As she tells it, she became a “citizen of nowhere” when the country where she was born dissolved. She was a child when her parents left Soviet Ukraine and sought U.S. asylum, which they were later denied. She was a teenager when she realized she was not recognized as a citizen in this country or in Ukraine. She said her father died stateless, and her mother remains stateless.

Ambartsoumian-Clough and six other people founded United Stateless in hopes of creating a space where stateless people could come together as a community and find legal and other support. The website they created shows they recognized that the issue remained mostly unacknowledged and unaddressed, and that more people needed to hear from stateless individuals to understand what they were going through.

“As constituents, we have been silent, living in the shadows, unable to participate in elections, and often too afraid to share our stories,” reads a page on the organization’s website that lists its goals. “We are changing this NOW, for we DO have a human right — as defined in Article 15(1) of the Universal Declaration of Human Rights: ‘Everyone has the right to a nationality’.”

The organization has advocated for federal legislation that would offer stateless people more protection and a clearer path to citizenship. In 2022, Sen. Ben Cardin (D-Md.) and Rep. Jamie Raskin (D-Md.) introduced the Stateless Protection Act, which would have achieved that. The Maryland lawmakers are expected to reintroduce it this year.

Ambartsoumian-Clough is hoping to see that legislation advance. So, too, is Henry Pachnowski.

On the day we talk, Pachnowski apologizes several times for getting emotional. One of those moments comes as he describes the day he arrived in the U.S. with his mother. He says his Polish parents were forced by Nazis into a labor camp in Germany and his family later lived in a displaced persons camp. He was 11 when he arrived in New York.

“When we were coming over on the boat and we entered the port,” Pachnowski starts to say before pausing to fight back tears, “my mother hollered, ‘Look, there’s Madam Liberty.’”

Pachnowski says he never thought much about his immigration status, until he was in his 20s and a marijuana possession charge caused him to lose his green card. He says he would have been deported, but no country would claim him. Instead, he spent most of his life without the protection and benefits that come with that permanent U.S. residence status.
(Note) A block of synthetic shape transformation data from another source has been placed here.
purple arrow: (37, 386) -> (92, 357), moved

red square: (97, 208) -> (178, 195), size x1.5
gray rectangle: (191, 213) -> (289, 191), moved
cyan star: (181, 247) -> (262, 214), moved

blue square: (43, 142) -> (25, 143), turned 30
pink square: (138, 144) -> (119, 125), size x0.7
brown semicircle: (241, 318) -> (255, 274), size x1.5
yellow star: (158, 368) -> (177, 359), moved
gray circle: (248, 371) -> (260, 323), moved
He says he worked for decades as a plumber and an antiques dealer and was in his 60s when he realized he couldn’t collect Social Security.
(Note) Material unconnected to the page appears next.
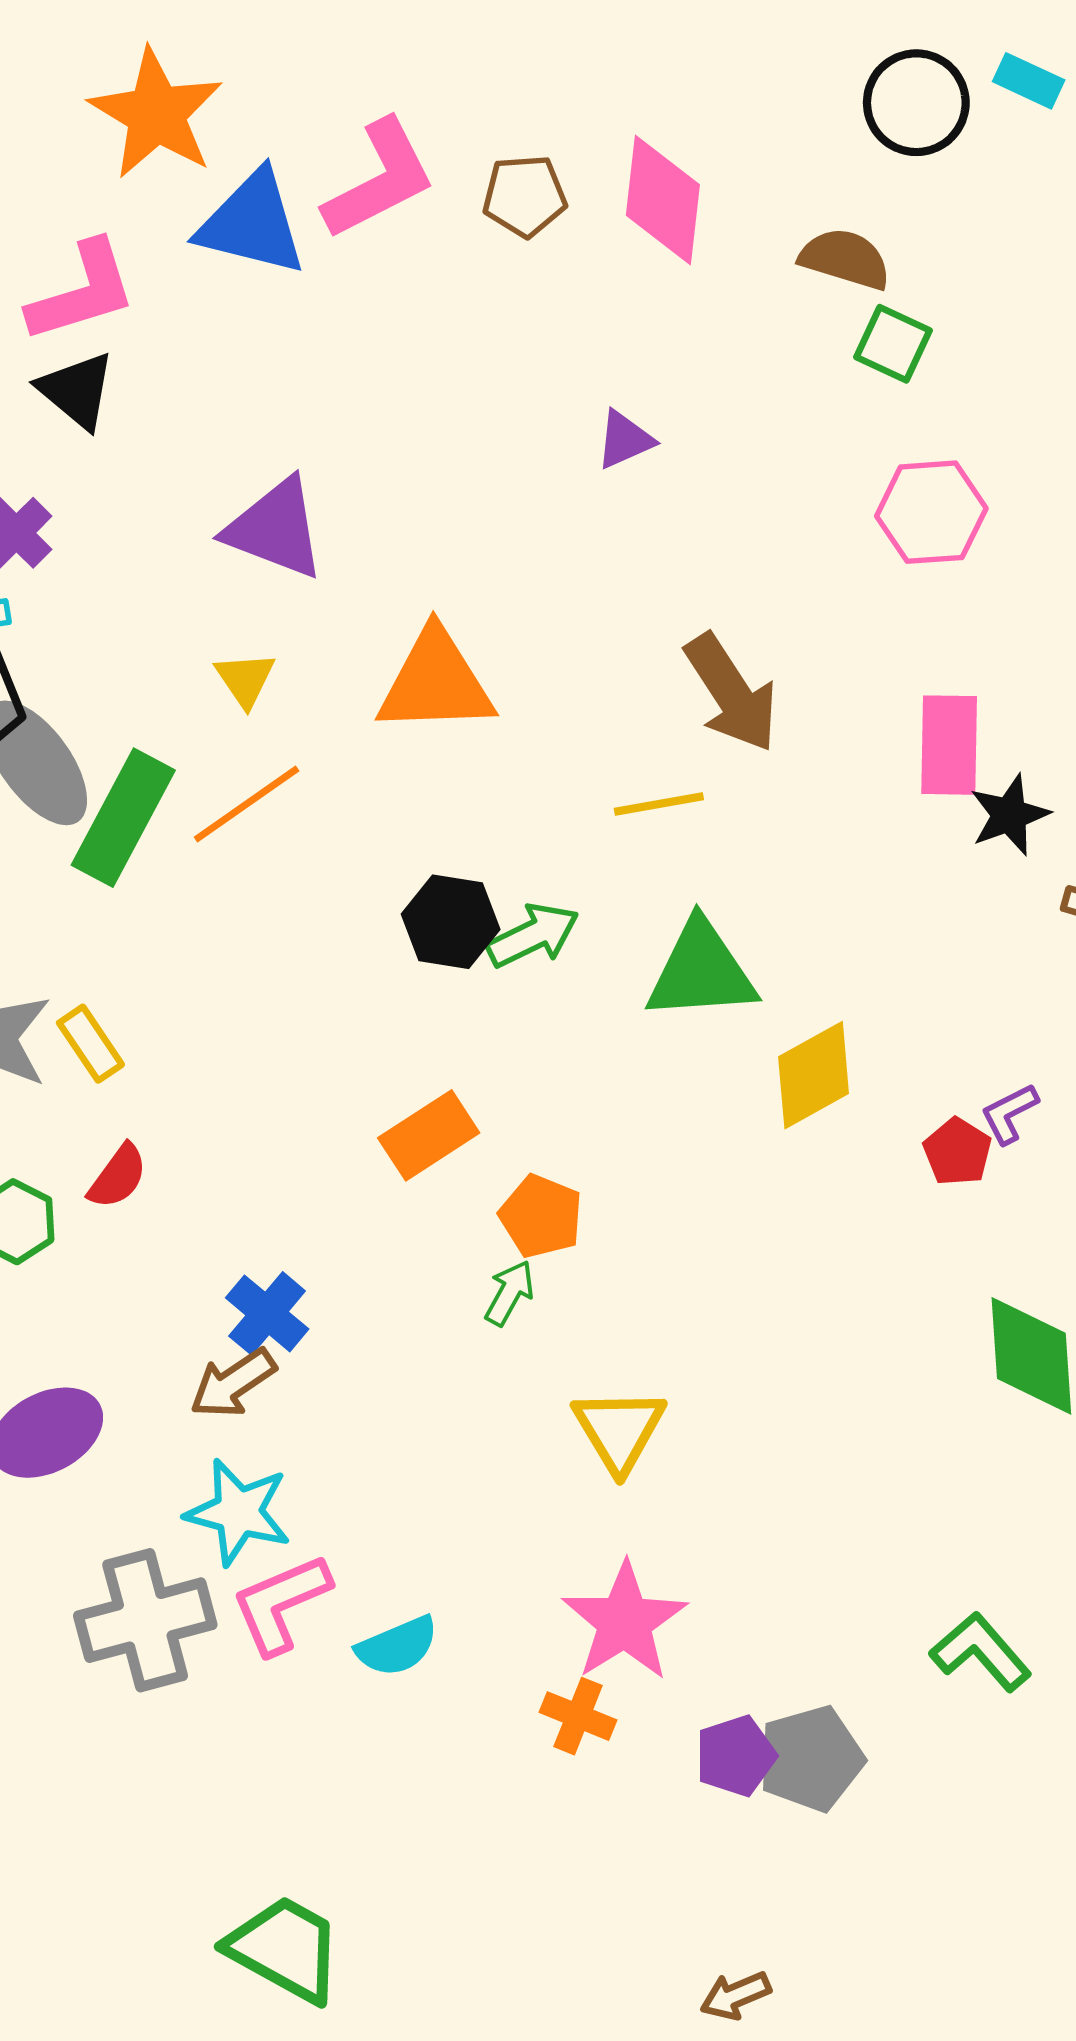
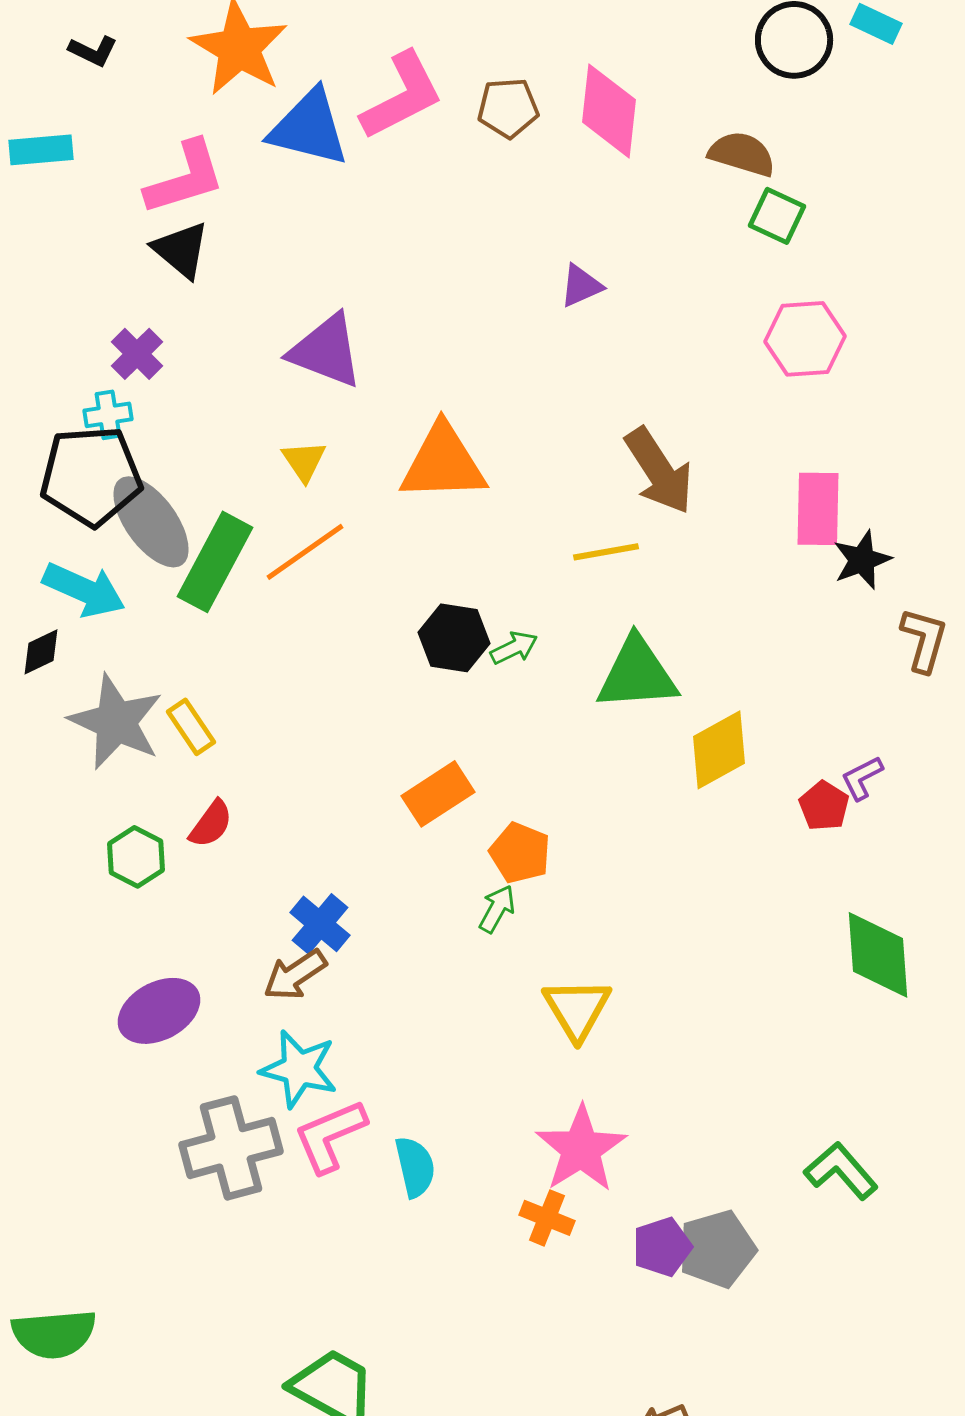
green arrow: (533, 935) -> (514, 648), size x0.7
cyan semicircle: (397, 1646) -> (415, 1167), turned -80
It wasn’t until his 80s that he finally started to receive Social Security. He credits a professor and his students at the Immigrant Justice Clinic at American University with making that happen. He says they got the marijuana charge expunged from his record and helped him get his green card.

In 2022, California Gov. Gavin Newsom (D) also granted Pachnowski a pardon for a 1967 charge of lewd conduct as part of an initiative aimed at taking on historic homophobia in the justice system. Pachnowski had explained in his request for a pardon that he had “engaged with consensual intimacy with a male partner in a deserted industrial area in his car and was caught by a security guard who said we had gone against ‘God and nature.’”

Pachnowski mentions the pardon in a piece he wrote for the Washington Blade. The title: “U.S. should create path to citizenship for ‘stateless’ people like me.”

Pachnowski says he was embarrassed at first to speak publicly about the charge, but he realizes now that he is not alone.

“I struggled all my life,” he says. “And there are a lot of people like myself. I just feel more people need to know that.”